Le gouvernement a encore annoncé des engagements «fermes» pour une sécurité routière, après l’accident de Sikilo, dans la région de Kaffrine, qui a fait officiellement 40 morts (un de plus déclaré hier, lundi) et une centaine de blessés. Toutefois, ces mesures donnent l’impression du déjà vu, car plusieurs autres actions ont été entreprises dans ce sens auparavant, sans que l’application ne soit définitive. Elles sont vites oubliées, quelques semaines après leur effectivité.
SECURITE ROUTIERE – Le drame de Sikilo a rappelé aux autorités qu’il est temps de mettre un terme à la saignée macabre sur les routes. Le président de la République, Macky Sall, qui s’est déplacé sur les lieux, est revenu sur la nécessité de mettre en œuvre un «Code de conduite» qui permettra de sauver les voyageurs de ces accidents récurrents. Son ministre des Infrastructures, des Transports terrestres et du désenclavement, Mansour Faye s’est engagé, lui aussi, dans une posture réactive, en annonçant «la prise immédiate de mesures à appliquer avec rigueur».
Seulement, cet engagement fort du gouvernement n’a rien de nouveau, si ce n’est une attitude connue et répétitive. Outre les 10 décisions que l’Etat avait prises au sortir du Conseil interministériel sur les accidents et la sécurité routière, tenu en février 2017, divers autres actes ont été posés sans que l’application ne soit rigoureuse. Pour rappel, en août 2014, afin d’organiser le transport à Dakar, la gare routière Les Baux Maraichers de Pikine avait été ouverte aux voyageurs. Tous les départs à destination de la sous-région et des villes de l’intérieur, devraient être enregistrés en ces lieux. Elle devait aussi être le point d’arrivée des véhicules de transport en commun interurbain et ceux en provenance de la sous-région.
Mais, le respect de l’injonction étatique de faire des Baux Maraichers, l’unique point de départ, n’a duré que le temps d’une rose. Moins d’une année, les transporteurs sont retournés à leurs vieilles habitudes. Les gares routières parallèles pullulent dans plusieurs quartiers. Chauffeurs, rabatteurs (coxeurs) et apprentis organisent les voyages à leur guise, sans aucun rappel à l’ordre. Baux Maraichers que l’on dit être une gare routière formelle est dans ce tohu-bohu. Le convoyage se fait sans grand contrôle. Les automobilistes n’ont aucune restriction sur la charge matérielle, surtout au niveau des portes bagages.

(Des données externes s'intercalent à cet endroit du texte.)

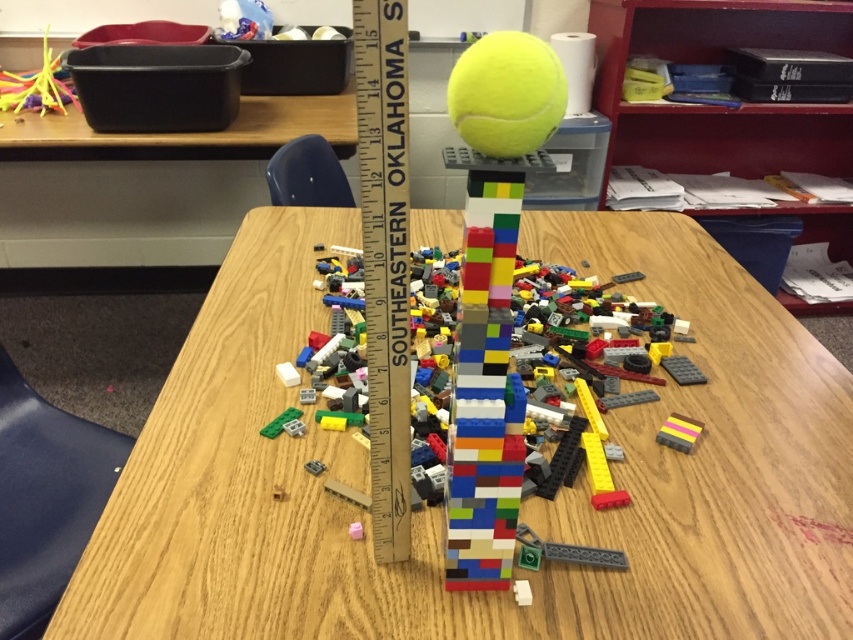
Is multicolored plastic ruler at center to the right of wooden at center from the viewer's perspective?

Correct, you'll find multicolored plastic ruler at center to the right of wooden at center.

Is multicolored plastic ruler at center below wooden at center?

Yes, multicolored plastic ruler at center is below wooden at center.

Where is `multicolored plastic ruler at center`? Image resolution: width=853 pixels, height=640 pixels. multicolored plastic ruler at center is located at coordinates (485, 381).

Where is `multicolored plastic ruler at center`? multicolored plastic ruler at center is located at coordinates (485, 381).

Can you confirm if yellow fuzzy tennis ball at upper center is smaller than translucent yellow straws at upper left?

Indeed, yellow fuzzy tennis ball at upper center has a smaller size compared to translucent yellow straws at upper left.

Which is behind, point (457, 92) or point (45, 48)?

The point (45, 48) is behind.

What are the coordinates of `yellow fuzzy tennis ball at upper center` in the screenshot? It's located at point(506,93).

Looking at this image, can you confirm if wooden table at center is positioned below yellow fuzzy tennis ball at upper center?

Indeed, wooden table at center is positioned under yellow fuzzy tennis ball at upper center.

Is point (746, 637) closer to camera compared to point (486, 148)?

No, (746, 637) is further to viewer.

Between point (381, 576) and point (476, 56), which one is positioned in front?

Positioned in front is point (476, 56).

I want to click on wooden table at center, so click(x=520, y=504).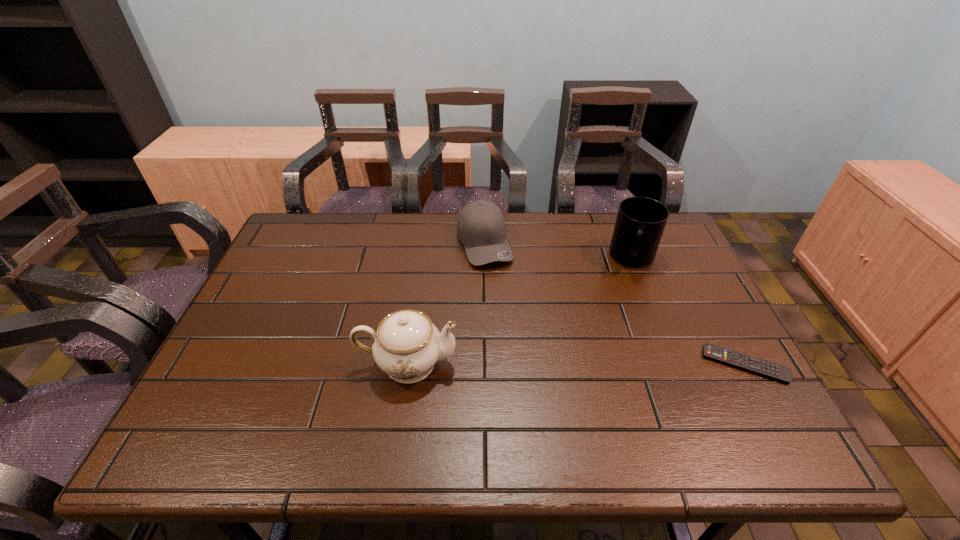
This screenshot has width=960, height=540. Find the location of `vacant space located 0.260m on the front brim of the second shortest object`. vacant space located 0.260m on the front brim of the second shortest object is located at coordinates pos(521,335).

Where is `vacant area situated 0.360m on the front brim of the second shortest object`? The image size is (960, 540). vacant area situated 0.360m on the front brim of the second shortest object is located at coordinates tap(535, 366).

D’ailleurs, le ministre Mansour Faye l’a reconnu, dans sa déclaration après l’accident de Sikilo qui a causé une quarantaine de morts et une centaine de blessés. Pis, la visite technique dans les régions se fait à l’œil nue, sans donc le matériel nécessaire pour détecter les pannes et autres manquements sur les véhicules de transports de voyageurs dont bon nombre sont vétustes. Le Centre de visite technique de la capitale qui peut se targuer d’avoir les outils nécessaires pour un contrôle de qualité, est miné par des pratiques mafieuses. A plusieurs occasions, il y a été dénoncé une corruption ou des visites défectueuses. Ce qui fait que de vrais cercueils roulants continuent d’emprunter les routes de la capitale et des régions, sans que les propriétaires ne soient inquiétés. Même s’ils venaient à être immobilisés, conformément à la directive du président Macky Sall, en 2017 à Saint-Louis, suite à un accident ayant coûté la vie à 16 personnes, c’est pour juste le temps que l’émoi et l’indignation, suite à des drames, s’estompent.
Les mesures prises hier lundi, à l’issue du énième Conseil interministériel sur la sécurité routière et les accidents, peuvent aussi être influentes, étant donné que beaucoup de conducteurs ont été formés sur le tas et n’ont jamais été dans une école pour l’apprentissage des règles de conduite (Code de la route). Du coup, l’indiscipline se vit au quotidien dans le secteur des transports publics de voyageurs. L’Etat n’est pas aussi parvenu à instaurer un système «répressif très dissuasif», appuyé en amont par la prévention.
Pourtant, sur les routes, on note en permanence des actes qui favorisent le respect des Forces de l’ordre dédiées à remettre les conducteurs sur les rails. En atteste, avec la Covid-19, il a été instauré un manifeste dans toutes les gares routières et au niveau des nombreux points de départs des véhicules dits «horaires», avec les coordonnées de tous les voyageurs. La pratique n’existe plus. Les Sénégalais voyagent dans un flou total. L’instauration du permis à point, annoncé et salué par nombres d’acteurs, reste suspendue au bon vouloir des transporteurs qui retardent l’échéance.